*Work to complete*.
In the entries that follow, find the line containing "Figure 10. Augmented"; from there, copy every line exactly through the line containing "FIGURE 6 | Results.".

*Information supplied*.
++++++
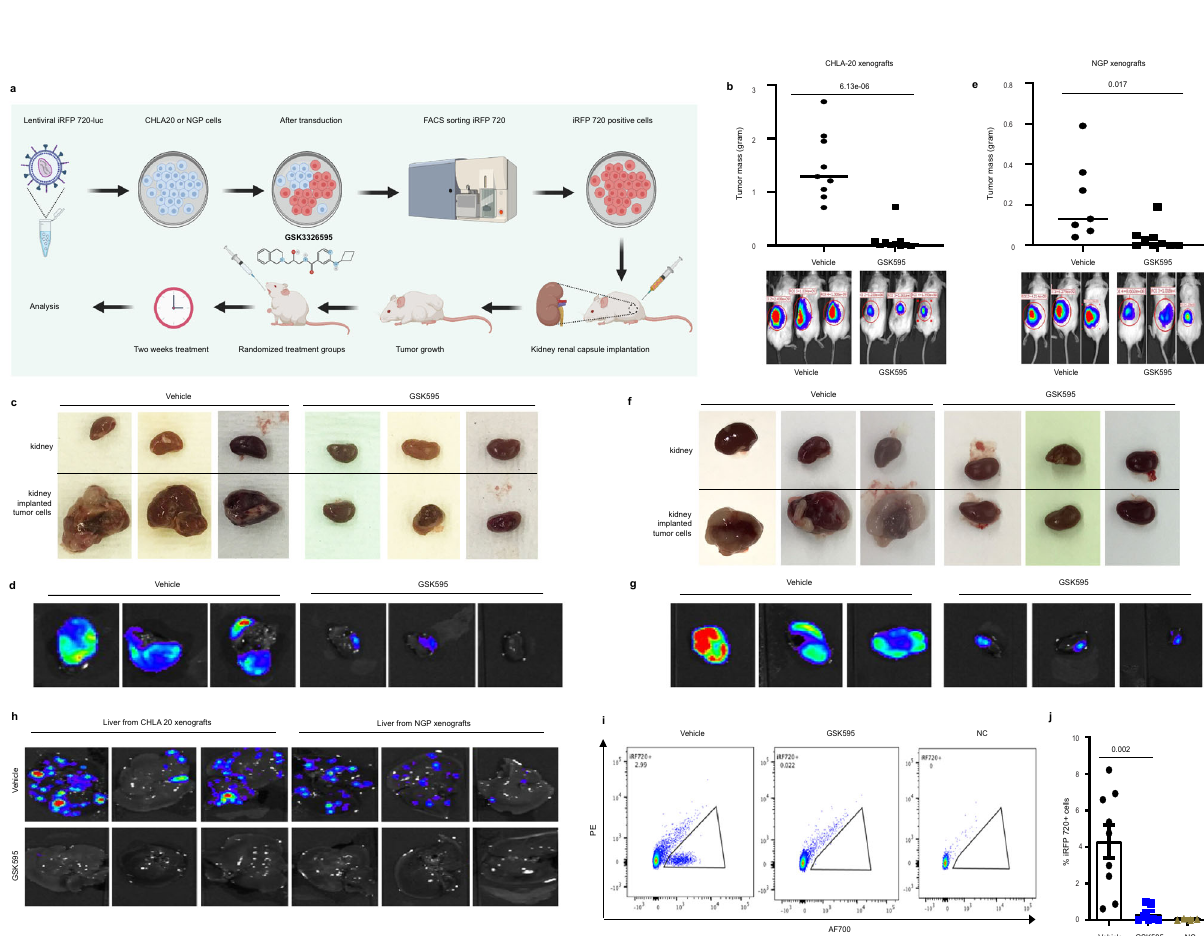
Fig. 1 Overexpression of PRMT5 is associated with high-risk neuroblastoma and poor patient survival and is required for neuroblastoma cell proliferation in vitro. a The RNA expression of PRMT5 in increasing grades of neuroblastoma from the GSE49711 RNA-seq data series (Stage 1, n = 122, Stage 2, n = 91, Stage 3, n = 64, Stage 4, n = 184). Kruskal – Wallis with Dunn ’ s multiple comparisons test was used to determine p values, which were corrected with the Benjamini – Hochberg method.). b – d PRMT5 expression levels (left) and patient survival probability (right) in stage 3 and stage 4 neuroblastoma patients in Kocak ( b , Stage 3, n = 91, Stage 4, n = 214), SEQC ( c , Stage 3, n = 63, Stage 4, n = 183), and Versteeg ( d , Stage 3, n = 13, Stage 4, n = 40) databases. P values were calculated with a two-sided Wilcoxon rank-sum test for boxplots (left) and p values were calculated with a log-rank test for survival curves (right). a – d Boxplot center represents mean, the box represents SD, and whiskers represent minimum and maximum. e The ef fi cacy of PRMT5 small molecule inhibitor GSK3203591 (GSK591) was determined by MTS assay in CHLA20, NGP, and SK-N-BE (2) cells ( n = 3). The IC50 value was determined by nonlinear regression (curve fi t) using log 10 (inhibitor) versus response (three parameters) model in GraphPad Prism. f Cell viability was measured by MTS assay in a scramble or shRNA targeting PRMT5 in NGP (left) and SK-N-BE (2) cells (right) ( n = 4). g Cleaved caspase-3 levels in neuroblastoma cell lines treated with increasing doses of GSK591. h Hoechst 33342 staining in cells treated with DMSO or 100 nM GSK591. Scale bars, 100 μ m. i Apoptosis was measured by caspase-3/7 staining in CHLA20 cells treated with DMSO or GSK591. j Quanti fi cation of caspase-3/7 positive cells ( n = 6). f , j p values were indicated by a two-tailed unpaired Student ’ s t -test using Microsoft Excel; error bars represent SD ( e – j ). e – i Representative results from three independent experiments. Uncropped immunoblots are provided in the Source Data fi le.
++++++
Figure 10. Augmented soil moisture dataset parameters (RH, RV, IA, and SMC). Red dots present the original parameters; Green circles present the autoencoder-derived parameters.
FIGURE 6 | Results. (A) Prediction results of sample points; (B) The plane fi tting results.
++++++
*Result of this task*.
Figure 10. Augmented soil moisture dataset parameters (RH, RV, IA, and SMC). Red dots present the original parameters; Green circles present the autoencoder-derived parameters.
FIGURE 6 | Results. (A) Prediction results of sample points; (B) The plane fi tting results.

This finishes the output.